Kenya Wins UN Security Council Seat by 2 Votes
NEW YORK - Kenya narrowly won an election for a non-permanent United Nations Security Council seat Thursday, in a vote impacted by the COVID-19 pandemic.
India, Ireland, Mexico and Norway all won their bids in first-round voting on Wednesday, but neither Kenya nor Djibouti attained the two-thirds majority needed in the U.N. General Assembly to take a seat designated for Africa on the powerful 15-nation council.
In a second round on Thursday, Kenya achieved the slimmest of victories, obtaining 129 votes, one more than needed to win the seat. Djibouti fell well short with 62.
Djibouti’s foreign minister congratulated Kenya after the vote.
In the first round of voting on Wednesday, Ireland and Norway also had a tight race with Canada over two available seats for their regional group. Mexico and India ran unopposed. Seats are allocated by regional blocs and groups often agree on a common candidate among themselves to put up uncontested.
The five winners will join the council on January 1, 2021, for a 2-year term.
The elections were held in a sparsely populated General Assembly Hall, where all coronavirus protocols were observed, including face coverings, social distancing and staggered voting.
In mid-March, the United Nations essentially shut down its New York headquarters as the coronavirus spread across the metropolis.
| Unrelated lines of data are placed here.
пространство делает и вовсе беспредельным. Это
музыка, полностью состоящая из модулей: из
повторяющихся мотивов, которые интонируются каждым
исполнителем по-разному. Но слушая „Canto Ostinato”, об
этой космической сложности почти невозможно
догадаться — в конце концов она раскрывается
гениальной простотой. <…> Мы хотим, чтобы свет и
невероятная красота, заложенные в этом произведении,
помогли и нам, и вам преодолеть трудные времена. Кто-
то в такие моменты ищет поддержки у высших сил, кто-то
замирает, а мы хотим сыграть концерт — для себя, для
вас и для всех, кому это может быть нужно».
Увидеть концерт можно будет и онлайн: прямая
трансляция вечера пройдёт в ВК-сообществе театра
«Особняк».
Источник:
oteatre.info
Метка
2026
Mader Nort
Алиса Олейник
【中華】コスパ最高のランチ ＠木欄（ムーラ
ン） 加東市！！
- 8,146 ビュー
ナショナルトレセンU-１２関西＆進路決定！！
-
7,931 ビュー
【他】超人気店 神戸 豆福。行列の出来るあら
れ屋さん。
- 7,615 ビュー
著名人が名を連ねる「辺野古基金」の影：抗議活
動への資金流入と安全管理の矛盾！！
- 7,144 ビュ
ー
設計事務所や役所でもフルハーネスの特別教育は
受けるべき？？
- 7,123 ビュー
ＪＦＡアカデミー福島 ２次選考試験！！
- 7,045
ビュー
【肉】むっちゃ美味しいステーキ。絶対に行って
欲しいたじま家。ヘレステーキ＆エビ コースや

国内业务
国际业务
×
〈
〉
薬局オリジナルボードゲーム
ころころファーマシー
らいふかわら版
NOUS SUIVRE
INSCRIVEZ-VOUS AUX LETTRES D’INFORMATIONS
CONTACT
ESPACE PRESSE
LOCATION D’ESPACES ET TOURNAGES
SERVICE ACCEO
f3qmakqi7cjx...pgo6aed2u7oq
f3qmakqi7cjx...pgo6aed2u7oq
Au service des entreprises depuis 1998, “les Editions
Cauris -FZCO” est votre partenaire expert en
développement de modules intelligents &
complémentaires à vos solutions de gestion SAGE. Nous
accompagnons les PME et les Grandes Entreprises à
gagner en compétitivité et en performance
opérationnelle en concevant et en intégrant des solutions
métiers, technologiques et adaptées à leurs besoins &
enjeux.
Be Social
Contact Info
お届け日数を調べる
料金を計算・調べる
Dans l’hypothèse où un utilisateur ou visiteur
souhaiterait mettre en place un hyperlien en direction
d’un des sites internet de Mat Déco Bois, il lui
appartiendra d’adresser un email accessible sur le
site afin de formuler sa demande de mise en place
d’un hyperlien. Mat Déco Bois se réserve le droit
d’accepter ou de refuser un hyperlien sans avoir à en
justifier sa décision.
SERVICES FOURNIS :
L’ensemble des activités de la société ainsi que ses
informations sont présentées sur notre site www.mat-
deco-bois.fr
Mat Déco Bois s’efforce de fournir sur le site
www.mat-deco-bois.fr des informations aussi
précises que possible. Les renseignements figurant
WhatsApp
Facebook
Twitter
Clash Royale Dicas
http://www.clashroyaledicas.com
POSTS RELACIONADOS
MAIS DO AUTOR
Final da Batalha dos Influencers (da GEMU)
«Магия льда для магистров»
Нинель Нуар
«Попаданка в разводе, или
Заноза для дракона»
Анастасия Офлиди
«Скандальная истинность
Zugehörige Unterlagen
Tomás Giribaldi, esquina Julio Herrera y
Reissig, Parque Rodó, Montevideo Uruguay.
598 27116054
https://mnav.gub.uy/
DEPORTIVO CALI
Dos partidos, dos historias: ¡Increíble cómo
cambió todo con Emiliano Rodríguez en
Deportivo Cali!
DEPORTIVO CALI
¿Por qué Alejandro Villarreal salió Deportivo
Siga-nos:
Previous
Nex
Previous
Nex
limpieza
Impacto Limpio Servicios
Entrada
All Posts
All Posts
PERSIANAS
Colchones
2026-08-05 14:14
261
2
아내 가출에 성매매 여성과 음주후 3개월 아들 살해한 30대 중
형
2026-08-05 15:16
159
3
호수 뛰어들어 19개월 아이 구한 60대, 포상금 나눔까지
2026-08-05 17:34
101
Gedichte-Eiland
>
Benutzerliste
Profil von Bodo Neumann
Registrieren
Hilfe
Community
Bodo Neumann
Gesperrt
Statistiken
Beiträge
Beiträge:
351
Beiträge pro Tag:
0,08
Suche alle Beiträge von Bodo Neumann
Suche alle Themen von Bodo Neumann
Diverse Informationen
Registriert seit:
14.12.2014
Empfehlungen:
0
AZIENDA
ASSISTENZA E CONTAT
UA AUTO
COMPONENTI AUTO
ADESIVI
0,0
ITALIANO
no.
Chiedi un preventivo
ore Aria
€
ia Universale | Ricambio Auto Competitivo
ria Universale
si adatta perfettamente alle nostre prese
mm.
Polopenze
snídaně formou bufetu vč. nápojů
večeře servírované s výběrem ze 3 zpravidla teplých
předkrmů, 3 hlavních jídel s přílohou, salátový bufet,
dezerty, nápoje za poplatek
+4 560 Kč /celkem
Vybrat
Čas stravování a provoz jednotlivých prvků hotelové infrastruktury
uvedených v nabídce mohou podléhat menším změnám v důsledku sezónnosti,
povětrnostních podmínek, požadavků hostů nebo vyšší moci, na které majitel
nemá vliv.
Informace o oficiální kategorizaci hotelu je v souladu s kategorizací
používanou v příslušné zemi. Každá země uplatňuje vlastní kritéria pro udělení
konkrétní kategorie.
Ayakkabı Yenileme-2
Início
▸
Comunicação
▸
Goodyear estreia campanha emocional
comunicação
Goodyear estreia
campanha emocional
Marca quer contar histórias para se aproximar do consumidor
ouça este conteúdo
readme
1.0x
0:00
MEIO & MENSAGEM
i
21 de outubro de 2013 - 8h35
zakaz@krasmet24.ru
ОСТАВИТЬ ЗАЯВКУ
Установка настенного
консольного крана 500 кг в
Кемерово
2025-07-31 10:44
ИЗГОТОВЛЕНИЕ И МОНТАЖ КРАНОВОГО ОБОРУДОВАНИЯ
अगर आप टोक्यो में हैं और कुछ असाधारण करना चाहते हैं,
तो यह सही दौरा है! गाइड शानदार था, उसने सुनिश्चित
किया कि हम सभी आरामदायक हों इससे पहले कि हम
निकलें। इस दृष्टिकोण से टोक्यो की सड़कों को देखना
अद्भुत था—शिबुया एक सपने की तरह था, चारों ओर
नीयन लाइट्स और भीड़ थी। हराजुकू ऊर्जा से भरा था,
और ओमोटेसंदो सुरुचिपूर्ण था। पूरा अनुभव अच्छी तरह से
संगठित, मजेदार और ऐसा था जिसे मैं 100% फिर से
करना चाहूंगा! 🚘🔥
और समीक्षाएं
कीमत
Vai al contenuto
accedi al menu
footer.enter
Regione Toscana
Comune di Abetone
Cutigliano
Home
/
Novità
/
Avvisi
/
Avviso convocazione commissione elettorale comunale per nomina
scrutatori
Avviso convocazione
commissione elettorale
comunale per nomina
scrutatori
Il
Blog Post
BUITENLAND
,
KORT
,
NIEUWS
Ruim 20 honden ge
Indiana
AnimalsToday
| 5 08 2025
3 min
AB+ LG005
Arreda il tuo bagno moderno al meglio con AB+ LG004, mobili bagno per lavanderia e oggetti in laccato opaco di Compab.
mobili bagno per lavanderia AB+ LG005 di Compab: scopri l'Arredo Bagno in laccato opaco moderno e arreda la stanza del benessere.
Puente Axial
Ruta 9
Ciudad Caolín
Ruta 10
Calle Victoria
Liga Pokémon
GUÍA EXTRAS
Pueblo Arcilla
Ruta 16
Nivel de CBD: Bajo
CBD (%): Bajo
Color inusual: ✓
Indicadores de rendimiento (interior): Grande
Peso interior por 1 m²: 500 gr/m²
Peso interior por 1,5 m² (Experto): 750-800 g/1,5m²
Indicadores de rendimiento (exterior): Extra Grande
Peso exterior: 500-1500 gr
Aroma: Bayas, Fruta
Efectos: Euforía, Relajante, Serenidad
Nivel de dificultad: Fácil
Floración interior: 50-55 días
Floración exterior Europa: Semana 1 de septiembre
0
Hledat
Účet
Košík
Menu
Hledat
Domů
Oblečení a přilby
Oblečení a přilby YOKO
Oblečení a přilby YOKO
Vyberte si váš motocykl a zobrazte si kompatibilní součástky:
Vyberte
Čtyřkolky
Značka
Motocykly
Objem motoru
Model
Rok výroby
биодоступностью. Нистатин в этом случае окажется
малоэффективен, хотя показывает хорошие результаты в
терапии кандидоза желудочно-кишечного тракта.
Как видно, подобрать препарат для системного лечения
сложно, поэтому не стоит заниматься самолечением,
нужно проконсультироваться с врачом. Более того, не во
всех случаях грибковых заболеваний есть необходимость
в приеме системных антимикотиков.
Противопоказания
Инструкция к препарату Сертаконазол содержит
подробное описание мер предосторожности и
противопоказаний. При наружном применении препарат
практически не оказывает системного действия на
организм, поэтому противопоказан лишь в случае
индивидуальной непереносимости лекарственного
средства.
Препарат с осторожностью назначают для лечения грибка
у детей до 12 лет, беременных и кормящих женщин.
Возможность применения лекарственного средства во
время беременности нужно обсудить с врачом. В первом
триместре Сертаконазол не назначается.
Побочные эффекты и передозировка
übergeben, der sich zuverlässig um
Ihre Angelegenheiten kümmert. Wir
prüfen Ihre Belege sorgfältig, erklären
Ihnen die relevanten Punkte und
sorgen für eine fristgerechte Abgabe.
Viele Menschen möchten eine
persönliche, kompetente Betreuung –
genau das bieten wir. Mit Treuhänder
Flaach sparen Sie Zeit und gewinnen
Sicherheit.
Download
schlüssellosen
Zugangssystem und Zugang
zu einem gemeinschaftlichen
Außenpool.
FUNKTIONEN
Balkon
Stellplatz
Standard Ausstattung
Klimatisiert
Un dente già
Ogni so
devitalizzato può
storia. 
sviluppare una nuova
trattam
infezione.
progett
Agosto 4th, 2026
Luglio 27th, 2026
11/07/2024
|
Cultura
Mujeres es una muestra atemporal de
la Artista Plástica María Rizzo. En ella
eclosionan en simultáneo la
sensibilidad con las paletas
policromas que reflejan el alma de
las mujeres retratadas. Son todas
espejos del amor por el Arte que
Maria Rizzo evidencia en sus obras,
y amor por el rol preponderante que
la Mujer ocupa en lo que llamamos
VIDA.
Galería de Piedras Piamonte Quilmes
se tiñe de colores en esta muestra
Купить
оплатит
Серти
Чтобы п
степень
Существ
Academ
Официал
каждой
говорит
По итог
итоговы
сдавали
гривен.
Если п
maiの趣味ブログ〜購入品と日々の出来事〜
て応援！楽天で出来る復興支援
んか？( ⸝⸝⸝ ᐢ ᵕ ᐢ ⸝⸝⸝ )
The city began its very limited first phase of reopening June 8 but that does not include large gatherings like the hundreds of diplomats who would normally flock to the building to cast their votes.
The newly elected countries will replace exiting council members Belgium, Dominican Republic, Germany, Indonesia and South Africa. They will join current non-permanent members Estonia, Niger, St. Vincent and the Grenadines, Tunisia and Vietnam, and permanent members Britain, China, France, Russia and the United States.